Texte fourni.
• • •

Tandis que l’entente préalable aux audiences sur sentence scellait la preuve de la poursuite en évacuant toute possibilité de contester la légalité des accusations déposées contre Khadr, elle permettait en outre au juge de soustraire à la connaissance du jury chargé de déterminer la sentence certains éléments de preuve qui auraient pu contribuer à l’atténuation de la peine.

Parmi les failles judiciaires révélées entre le 25 et le 31 octobre derniers à Guantánamo, l’une des plus déconcertantes demeure l’admission par le juge d’un plaidoyer de culpabilité à des accusations incluant celle de meurtre en violation du droit des conflits armés, plaidoyer qui a été prononcé par un individu qui était un enfant en vertu du droit international au moment des faits qui lui sont reprochés. En droit des conflits armés, le crime de meurtre n’existe pas. Cette reconnaissance de culpabilité est un précédent inquiétant pour tous les enfants soldats.

 

Le phénomène des enfants-soldats, facteur de plus en plus significatif des conflits internes et internationaux ayant donné lieu à l’élaboration de règles juridiques spécialement conçues pour prévenir le recrutement et interdire l’utilisation d’individus de moins de 18 ans sur les champs de bataille , est complètement ignoré par la Loi sur les commissions militaires . Le Protocole facultatif à la Convention relative aux droits de l’enfant, concernant l’implication des enfants dans les conflits armés, qui a été signé et ratifié par les États-Unis (et la Canada), comprend notamment un engagement des États à supporter la démobilisation des enfants-soldats et leur réintégration à la société, et à ne pas les soumettre à des accusations criminelles. Les États-Unis et le Canada ont bien souscrit à ces engagements, mais le gouvernement de ces deux pays ont décidé que Khadr faisait partie d’une catégorie à part. Ce triste retour à l’arbitraire, c’est-à-dire à des États qui choisissent à qui le droit s’applique, équivaut à fouler du pied l’État de droit, le socle de notre société; l’État de droit signifie que la loi s’applique à tous également.

• • •

Matériel fourni.
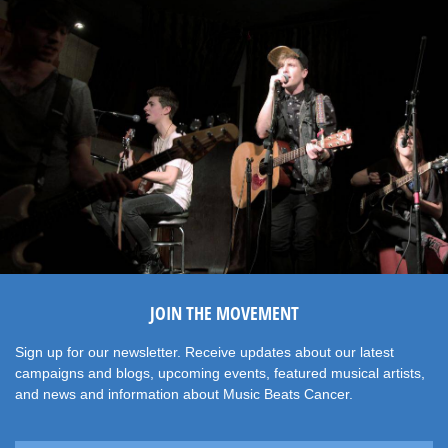
JOIN THE MOVEMENT
Sign up for our newsletter. Receive updates about our latest
campaigns and blogs, upcoming events, featured musical artists,
and news and information about Music Beats Cancer.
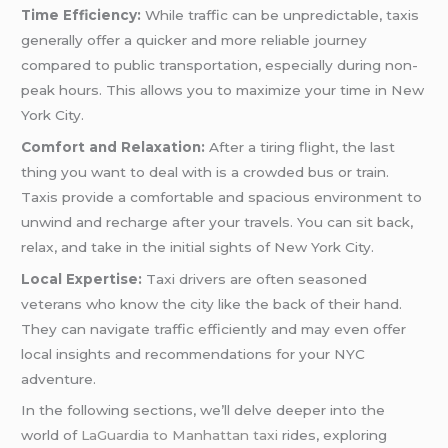
Time Efficiency:
While traffic can be unpredictable, taxis
generally offer a quicker and more reliable journey
compared to public transportation, especially during non-
peak hours. This allows you to maximize your time in New
York City.
Comfort and Relaxation:
After a tiring flight, the last
thing you want to deal with is a crowded bus or train.
Taxis provide a comfortable and spacious environment to
unwind and recharge after your travels. You can sit back,
relax, and take in the initial sights of New York City.
Local Expertise:
Taxi drivers are often seasoned
veterans who know the city like the back of their hand.
They can navigate traffic efficiently and may even offer
local insights and recommendations for your NYC
adventure.
In the following sections, we’ll delve deeper into the
world of
LaGuardia to Manhattan taxi
rides, exploring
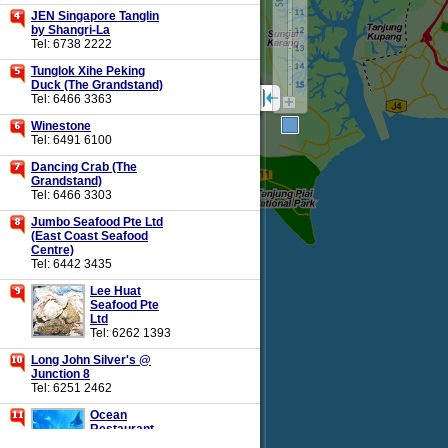
JEN Singapore Tanglin
by Shangri-La
Tel: 6738 2222
Tunglok Xihe Peking
Duck (The Grandstand)
Tel: 6466 3363
Winestone
Tel: 6491 6100
Dancing Crab (The
Grandstand)
Tel: 6466 3303
Jumbo Seafood Pte Ltd
(East Coast Seafood
Centre)
Tel: 6442 3435
Lee Huat
Seafood Pte
Ltd
Tel: 6262 1393
Long John Silver's @
Junction 8
Tel: 6251 2462
Ocean
Restaurant
By Cat Cora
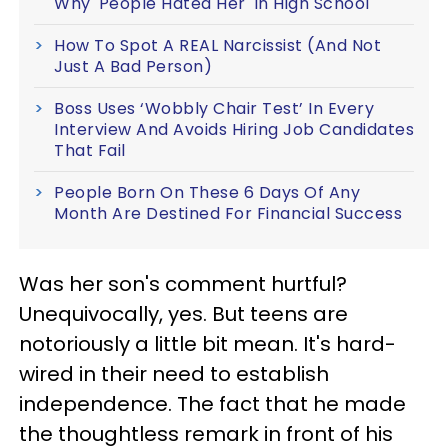
Why 'People Hated Her' In High School
How To Spot A REAL Narcissist (And Not
Just A Bad Person)
Boss Uses ‘Wobbly Chair Test’ In Every
Interview And Avoids Hiring Job Candidates
That Fail
People Born On These 6 Days Of Any
Month Are Destined For Financial Success
Was her son's comment hurtful?
Unequivocally, yes. But teens are
notoriously a little bit mean. It's hard-
wired in their need to establish
independence. The fact that he made
the thoughtless remark in front of his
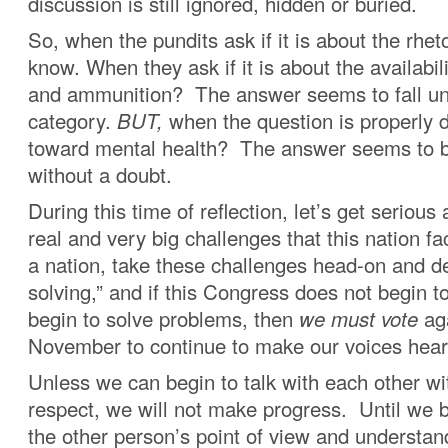
discussion is still ignored, hidden or buried.
So, when the pundits ask if it is about the rhet
know. When they ask if it is about the availabi
and ammunition? The answer seems to fall un
category.
BUT,
when the question is properly d
toward mental health? The answer seems to b
without a doubt.
During this time of reflection, let’s get serious
real and very big challenges that this nation f
a nation, take these challenges head-on and d
solving,” and if this Congress does not begin t
begin to solve problems, then
we must vote
aga
November to continue to make our voices hear
Unless we can begin to talk with each other wi
respect, we will not make progress. Until we b
the other person’s point of view and understan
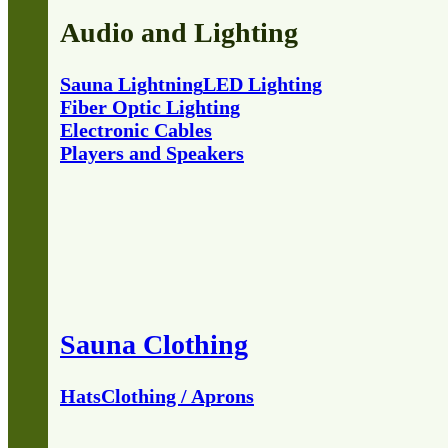
Audio and Lighting
Sauna Lightning
LED Lighting
Fiber Optic Lighting
Electronic Cables
Players and Speakers
Sauna Clothing
Hats
Clothing / Aprons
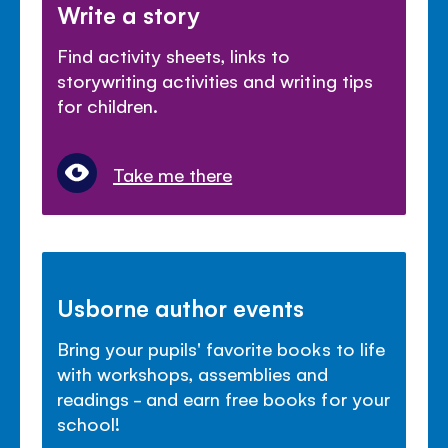
Write a story
Find activity sheets, links to
storywriting activities and writing tips
for children.
Take me there
Usborne author events
Bring your pupils' favorite books to life
with workshops, assemblies and
readings - and earn free books for your
school!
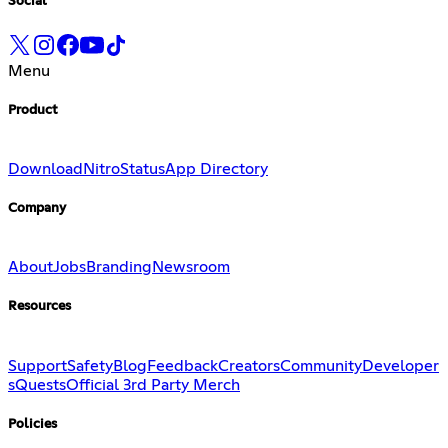
Social
Menu
Product
Download
Nitro
Status
App Directory
Company
About
Jobs
Branding
Newsroom
Resources
Support
Safety
Blog
Feedback
Creators
Community
Developer
s
Quests
Official 3rd Party Merch
Policies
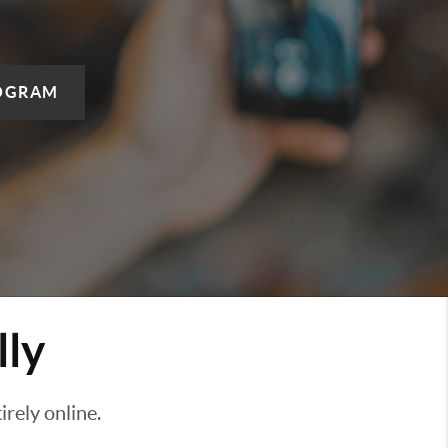
OGRAM
lly
rely online.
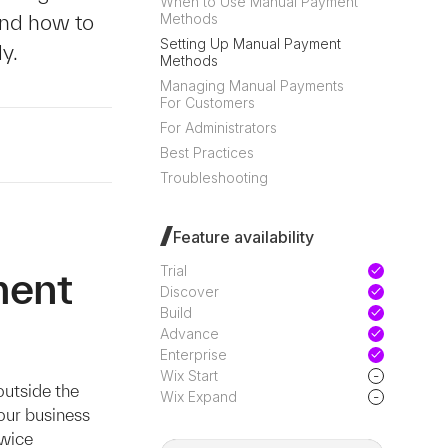
When to Use Manual Payment
and how to
Methods
Setting Up Manual Payment
y.
Methods
Managing Manual Payments
For Customers
For Administrators
Best Practices
Troubleshooting
Feature availability
Trial
ment
Discover
Build
Advance
Enterprise
-
Wix Start
utside the
-
Wix Expand
our business
Twice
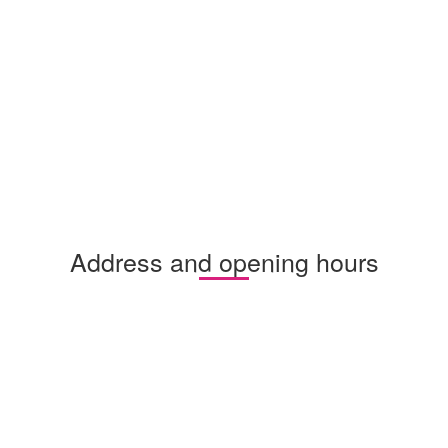
Address and opening hours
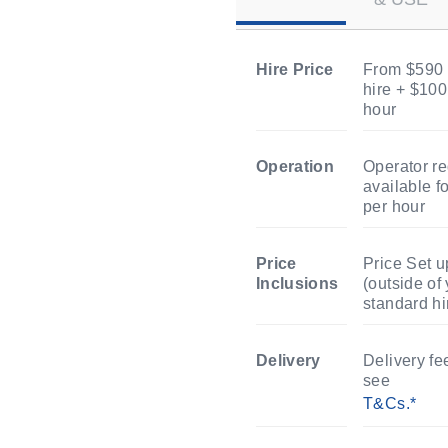
Hire Price
From $590 
hire + $100
hour
Operation
Operator re
available f
per hour
Price
Price Set 
Inclusions
(outside of
standard hi
Delivery
Delivery fe
see
T&Cs.*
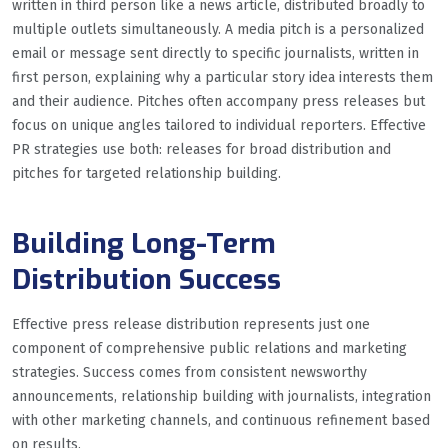
written in third person like a news article, distributed broadly to
multiple outlets simultaneously. A media pitch is a personalized
email or message sent directly to specific journalists, written in
first person, explaining why a particular story idea interests them
and their audience. Pitches often accompany press releases but
focus on unique angles tailored to individual reporters. Effective
PR strategies use both: releases for broad distribution and
pitches for targeted relationship building.
Building Long-Term
Distribution Success
Effective press release distribution represents just one
component of comprehensive public relations and marketing
strategies. Success comes from consistent newsworthy
announcements, relationship building with journalists, integration
with other marketing channels, and continuous refinement based
on results.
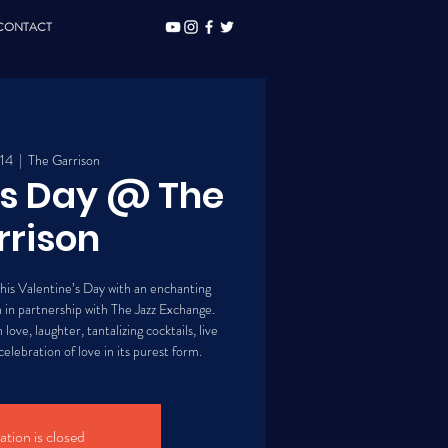
CONTACT
 14
  |  
The Garrison
's Day @ The
rrison
his Valentine’s Day with an enchanting
 in partnership with The Jazz Exchange.
love, laughter, tantalizing cocktails, live
elebration of love in its purest form.
ation is closed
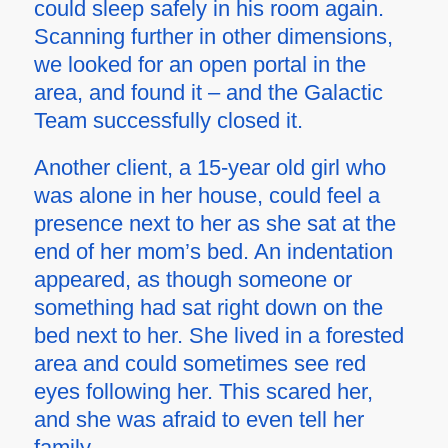
could sleep safely in his room again.
Scanning further in other dimensions,
we looked for an open portal in the
area, and found it – and the Galactic
Team successfully closed it.
Another client, a 15-year old girl who
was alone in her house, could feel a
presence next to her as she sat at the
end of her mom’s bed. An indentation
appeared, as though someone or
something had sat right down on the
bed next to her. She lived in a forested
area and could sometimes see red
eyes following her. This scared her,
and she was afraid to even tell her
family.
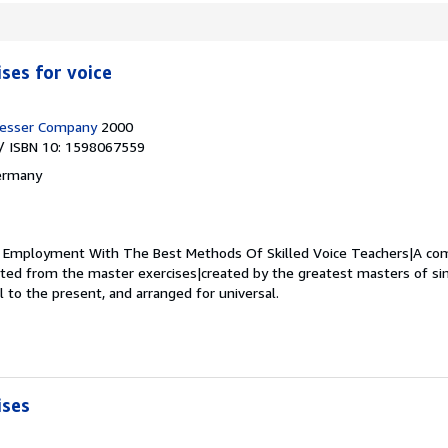
ses for voice
resser Company
2000
/ ISBN 10: 1598067559
ermany
.
Employment With The Best Methods Of Skilled Voice Teachers|A com
cted from the master exercises|created by the greatest masters of sin
l to the present, and arranged for universal.
ises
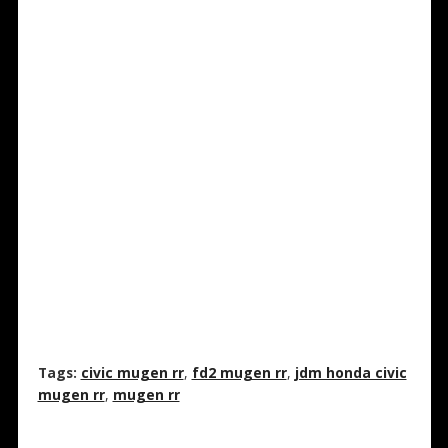
Tags:
civic mugen rr
,
fd2 mugen rr
,
jdm honda civic
mugen rr
,
mugen rr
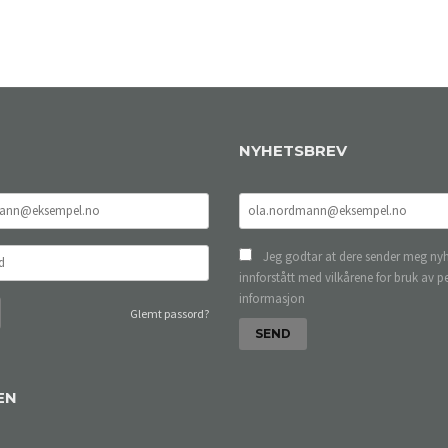
NYHETSBREV
Jeg godtar at dere sender meg nyh
innforstått med vilkårene for bruk av p
informasjon
Glemt passord?
EN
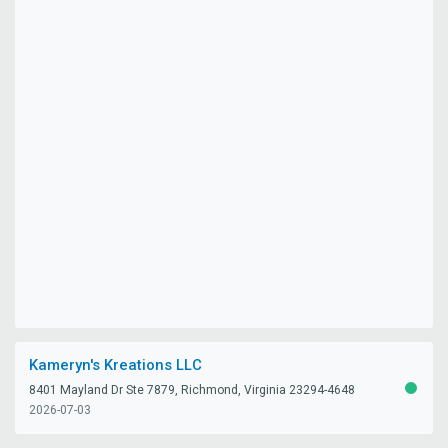
Kameryn's Kreations LLC
8401 Mayland Dr Ste 7879, Richmond, Virginia 23294-4648
ACTIV
2026-07-03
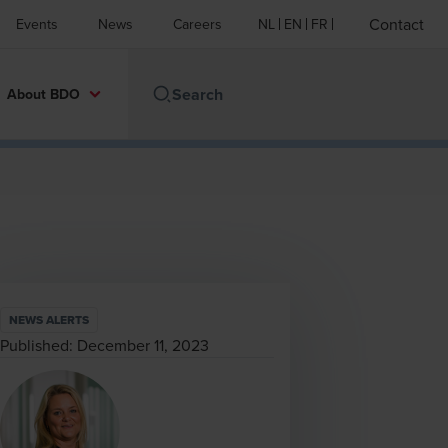
Contact
Events
News
Careers
NL
EN
FR
About BDO
NEWS ALERTS
Published:
December 11, 2023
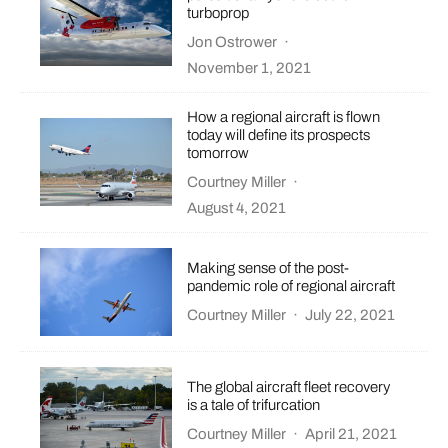
turboprop
Jon Ostrower
·
November 1, 2021
How a regional aircraft is flown
today will define its prospects
tomorrow
Courtney Miller
·
August 4, 2021
Making sense of the post-
pandemic role of regional aircraft
Courtney Miller
·
July 22, 2021
The global aircraft fleet recovery
is a tale of trifurcation
Courtney Miller
·
April 21, 2021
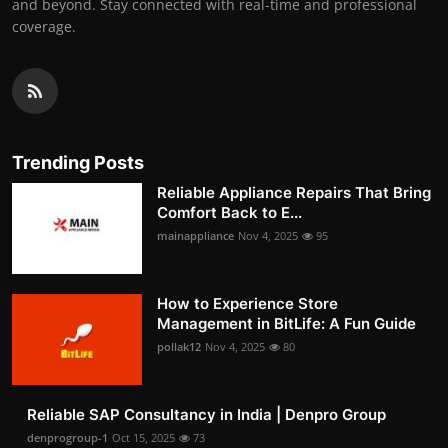
and beyond. Stay connected with real-time and professional
coverage.
Trending Posts
Reliable Appliance Repairs That Bring
Comfort Back to E...
mainappliance
Nov 4, 2025
95
How to Experience Store
Management in BitLife: A Fun Guide
pollak12
Nov 4, 2025
80
Reliable SAP Consultancy in India | Denpro Group
denprogroup-1
Oct 15, 2025
73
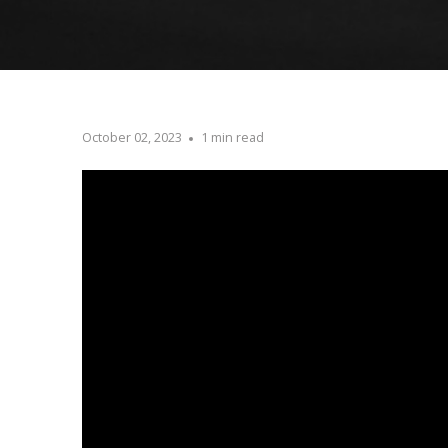
October 02, 2023
1 min read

• • •

Consigne A. Rassemblez chaque ligne des enregistrements où figure la chaîne « books », en tenant compte de la casse.
Consigne B. Prolongez le texte sur Khadr et les enfants-soldats au-delà de sa dernière phrase.

Votre réponse A.
Bring your pupils' favorite books to life
readings - and earn free books for your

Votre réponse B.
 

Dans le contexte du conflit armé du 27 juillet 2002, même en admettant qu’il ait lancé la grenade ayant causé la mort du sergent de première classe Christopher Speer, ce qui apparaît toujours hautement contestable eu égard à la faiblesse de la preuve connue, en quoi le libre arbitre d’Omar Khadr devait-il différer de celui de n’importe quel autre enfant qui n’aspire qu’à être reconnu pour les qualités auxquelles on s’attend de lui? Pourquoi n’a-t-il jamais bénéficié de la protection spéciale qui est accordée par le droit international aux enfants-soldats, ni lors de sa détention à Bagram et à Guantánamo, ni devant les tribunaux?

 

Depuis le 11 septembre 2001, plus de 1300 militaires américains ont perdu la vie dans le cadre d’affrontements armés en Afghanistan, en plus des militaires d’autres pays et des milliers de civils afghans tués en raison des attaques d’insurgés ou de militaires étrangers. Or, en neuf ans, Khadr est le seul à avoir été jugé pour crime de guerre en rapport à l’une de ces morts. Cinq individus ont été jugés devant les commissions militaires depuis novembre 2001 et un seul autre fait actuellement face à des accusations alors que plus de 170 sont encore détenus à la prison de Guantánamo. Notons au passage qu’il y a eu jusqu’à 775 prisonniers à Guantanamo. De ce nombre, la plupart ont été libérés sans qu’aucune accusation ne puisse être portée contre eux, ou transférés dans leur pays d’origine pour y être jugés selon les lois nationales, ceci sans compter que près d’une centaine ont été jugés éligibles à la libération mais demeurent détenus notamment en raison d’obstacles à leur rapatriement.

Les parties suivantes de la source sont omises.